== TEXT SEGMENT
Literature on the subject postulates the existence of a secret government which is the true power behind the apparent government. Examples of such literature include works by Dan Smoot, William Guy Carr, Jim Marrs, Carroll Quigley, Gary Allen, Alex Jones, Des Griffin, G. Edward Griffin, David Icke, and Michael A. Hoffman II. Some of these authors believe members of the secret government may represent or be agents for groups such as the Council on Foreign Relations, United Nations, the Royal Institute for International Affairs, Tavistock Institute, the Trilateral Commission, the Club of Rome, the Bilderberg Group, the World Health Organization, George Soros, and the Koch Brothers, in co-operation with international banks and financial institutions such as the World Bank, International Monetary Fund, and the Bank for International Settlements.
====
PROBLEM DESCRIPTION:
Return the passage on secret government literature word for word, in full.
== SUPPLIED ENTRIES
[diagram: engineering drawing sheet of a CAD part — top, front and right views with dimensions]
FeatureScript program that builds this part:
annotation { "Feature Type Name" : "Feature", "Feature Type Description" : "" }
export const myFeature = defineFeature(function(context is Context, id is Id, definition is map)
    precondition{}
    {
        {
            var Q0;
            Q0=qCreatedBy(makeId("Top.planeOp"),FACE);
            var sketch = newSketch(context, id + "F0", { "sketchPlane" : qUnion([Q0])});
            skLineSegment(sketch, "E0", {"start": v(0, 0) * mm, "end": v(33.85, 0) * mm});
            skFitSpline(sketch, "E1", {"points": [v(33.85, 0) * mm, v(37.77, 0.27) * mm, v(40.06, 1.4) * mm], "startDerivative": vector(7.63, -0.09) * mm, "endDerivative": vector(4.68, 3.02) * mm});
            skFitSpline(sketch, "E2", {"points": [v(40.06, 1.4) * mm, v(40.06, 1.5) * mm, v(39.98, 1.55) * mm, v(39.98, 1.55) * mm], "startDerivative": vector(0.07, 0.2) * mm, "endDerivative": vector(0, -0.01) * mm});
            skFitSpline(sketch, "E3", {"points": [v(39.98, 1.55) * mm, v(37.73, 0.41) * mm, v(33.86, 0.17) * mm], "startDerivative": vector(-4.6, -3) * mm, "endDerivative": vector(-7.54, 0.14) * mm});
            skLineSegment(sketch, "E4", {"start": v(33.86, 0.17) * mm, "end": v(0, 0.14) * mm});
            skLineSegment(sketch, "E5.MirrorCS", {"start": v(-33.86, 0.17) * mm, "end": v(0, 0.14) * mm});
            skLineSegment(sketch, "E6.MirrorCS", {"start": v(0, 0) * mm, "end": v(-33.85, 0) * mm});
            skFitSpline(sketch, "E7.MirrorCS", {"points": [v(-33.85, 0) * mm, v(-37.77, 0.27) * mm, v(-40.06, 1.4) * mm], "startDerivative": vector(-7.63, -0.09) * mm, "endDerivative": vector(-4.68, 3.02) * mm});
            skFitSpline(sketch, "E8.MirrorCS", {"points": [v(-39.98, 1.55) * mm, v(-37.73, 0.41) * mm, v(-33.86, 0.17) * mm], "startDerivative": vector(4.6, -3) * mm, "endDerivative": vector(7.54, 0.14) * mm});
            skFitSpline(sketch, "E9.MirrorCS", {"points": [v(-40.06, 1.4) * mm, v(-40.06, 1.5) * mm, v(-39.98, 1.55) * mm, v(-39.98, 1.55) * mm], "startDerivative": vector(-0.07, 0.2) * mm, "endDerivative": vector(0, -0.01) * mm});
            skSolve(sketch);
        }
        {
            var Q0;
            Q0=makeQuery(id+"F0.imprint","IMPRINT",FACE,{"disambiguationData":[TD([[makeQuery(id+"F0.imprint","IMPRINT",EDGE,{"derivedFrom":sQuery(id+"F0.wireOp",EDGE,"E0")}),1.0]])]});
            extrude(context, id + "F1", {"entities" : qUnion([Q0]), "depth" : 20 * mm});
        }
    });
====
RESULT:
Literature on the subject postulates the existence of a secret government which is the true power behind the apparent government. Examples of such literature include works by Dan Smoot, William Guy Carr, Jim Marrs, Carroll Quigley, Gary Allen, Alex Jones, Des Griffin, G. Edward Griffin, David Icke, and Michael A. Hoffman II. Some of these authors believe members of the secret government may represent or be agents for groups such as the Council on Foreign Relations, United Nations, the Royal Institute for International Affairs, Tavistock Institute, the Trilateral Commission, the Club of Rome, the Bilderberg Group, the World Health Organization, George Soros, and the Koch Brothers, in co-operation with international banks and financial institutions such as the World Bank, International Monetary Fund, and the Bank for International Settlements.